▶ Work order
Return each line of the data below exactly, omitting any pictures.

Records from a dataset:
────────
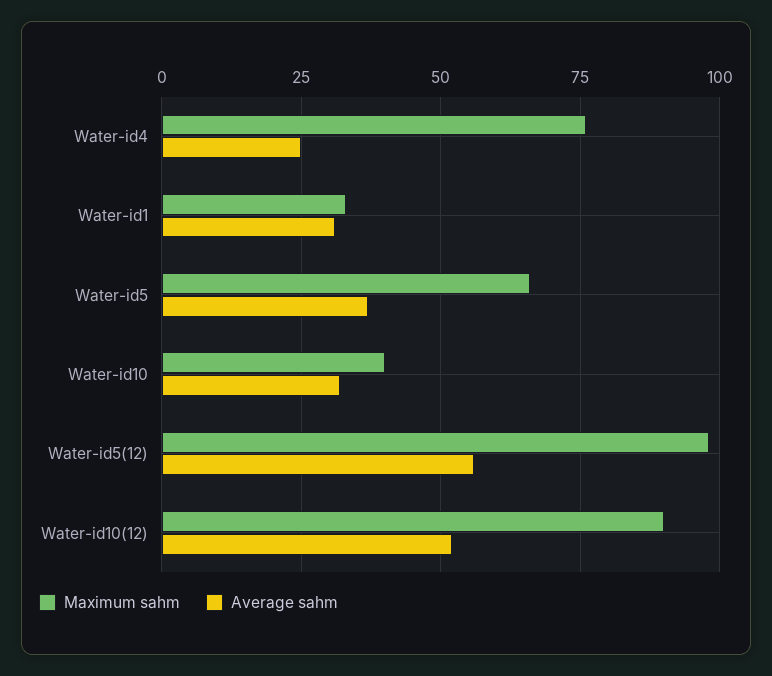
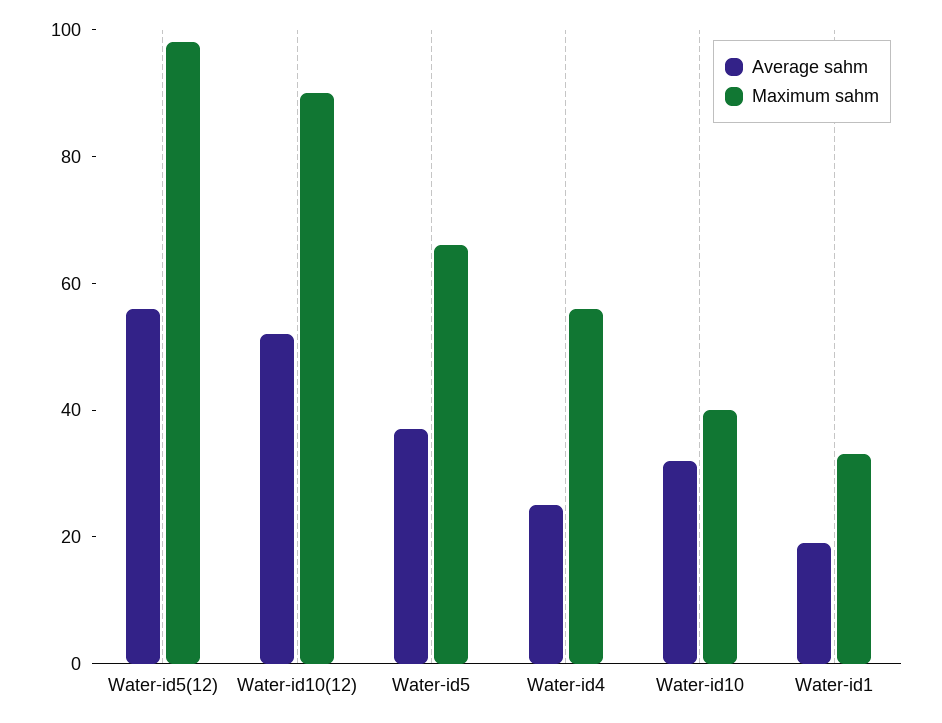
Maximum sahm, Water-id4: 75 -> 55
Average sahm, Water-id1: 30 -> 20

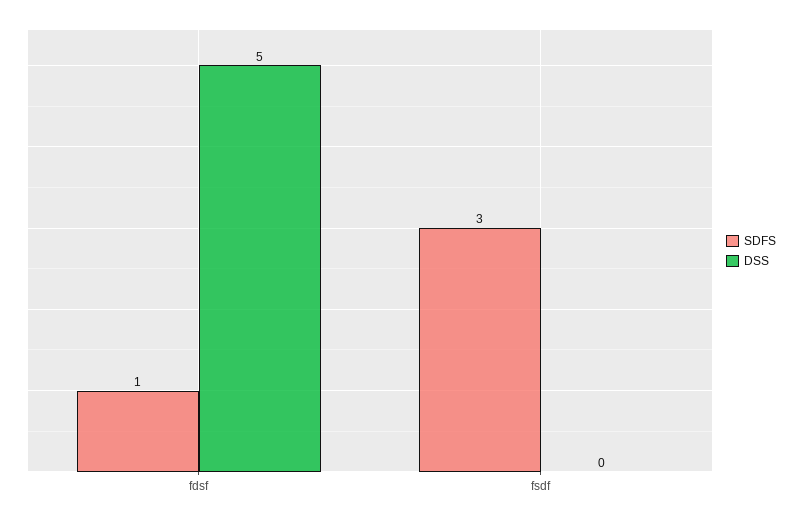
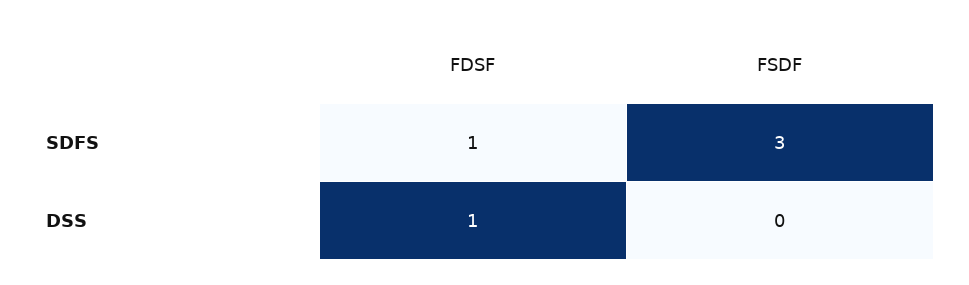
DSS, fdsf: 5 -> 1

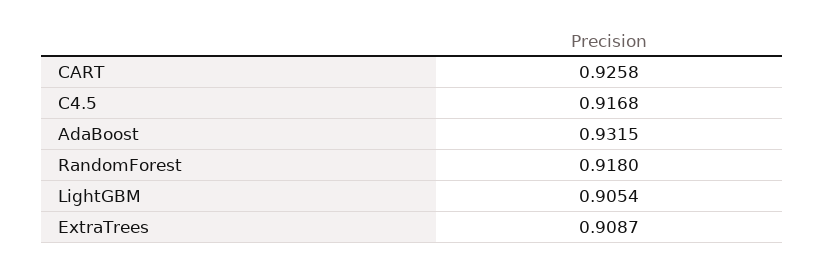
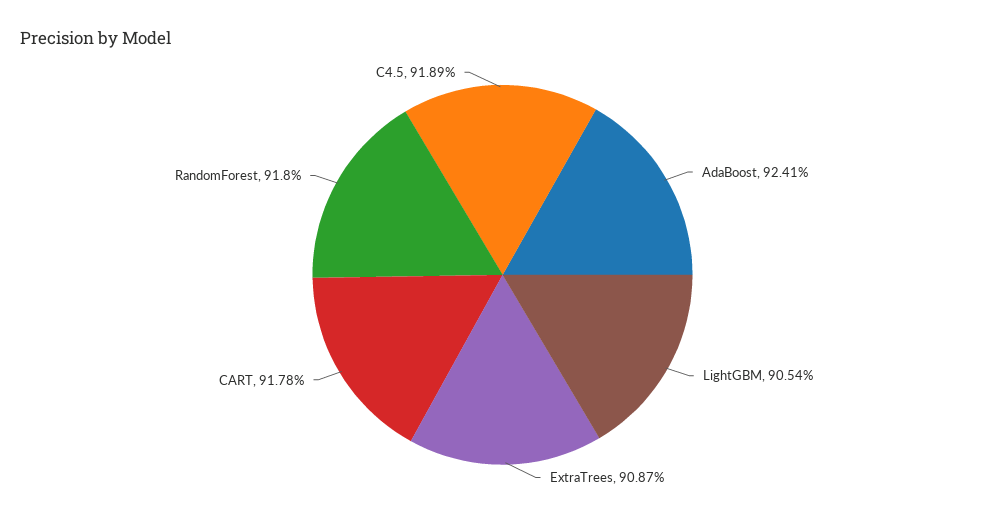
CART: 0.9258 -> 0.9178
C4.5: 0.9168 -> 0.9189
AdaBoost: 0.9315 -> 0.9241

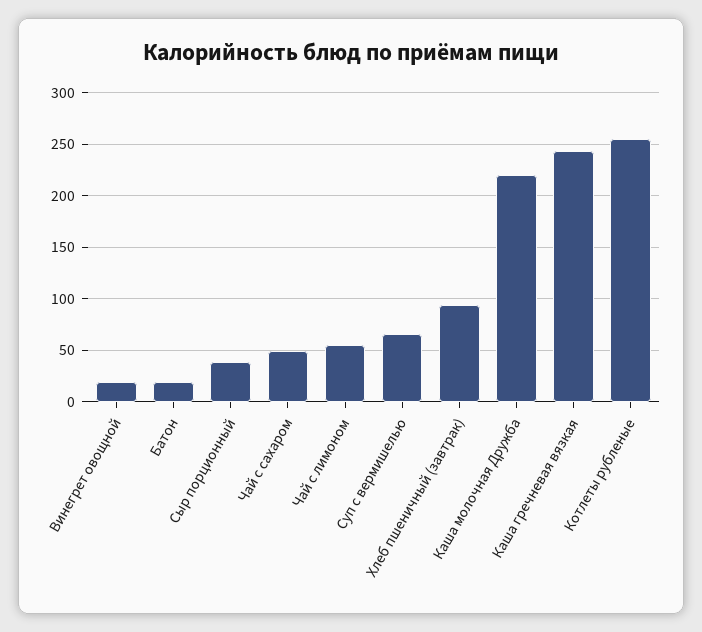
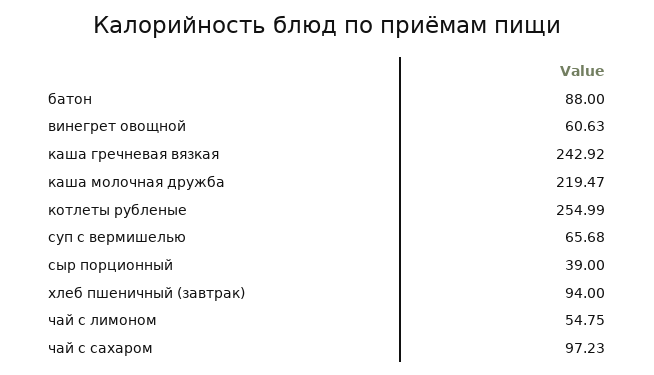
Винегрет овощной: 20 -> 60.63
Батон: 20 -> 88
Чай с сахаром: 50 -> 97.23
────────
▶ Answer to this problem
Maximum sahm, Water-id4: 75 -> 55
Average sahm, Water-id1: 30 -> 20

DSS, fdsf: 5 -> 1

CART: 0.9258 -> 0.9178
C4.5: 0.9168 -> 0.9189
AdaBoost: 0.9315 -> 0.9241

Винегрет овощной: 20 -> 60.63
Батон: 20 -> 88
Чай с сахаром: 50 -> 97.23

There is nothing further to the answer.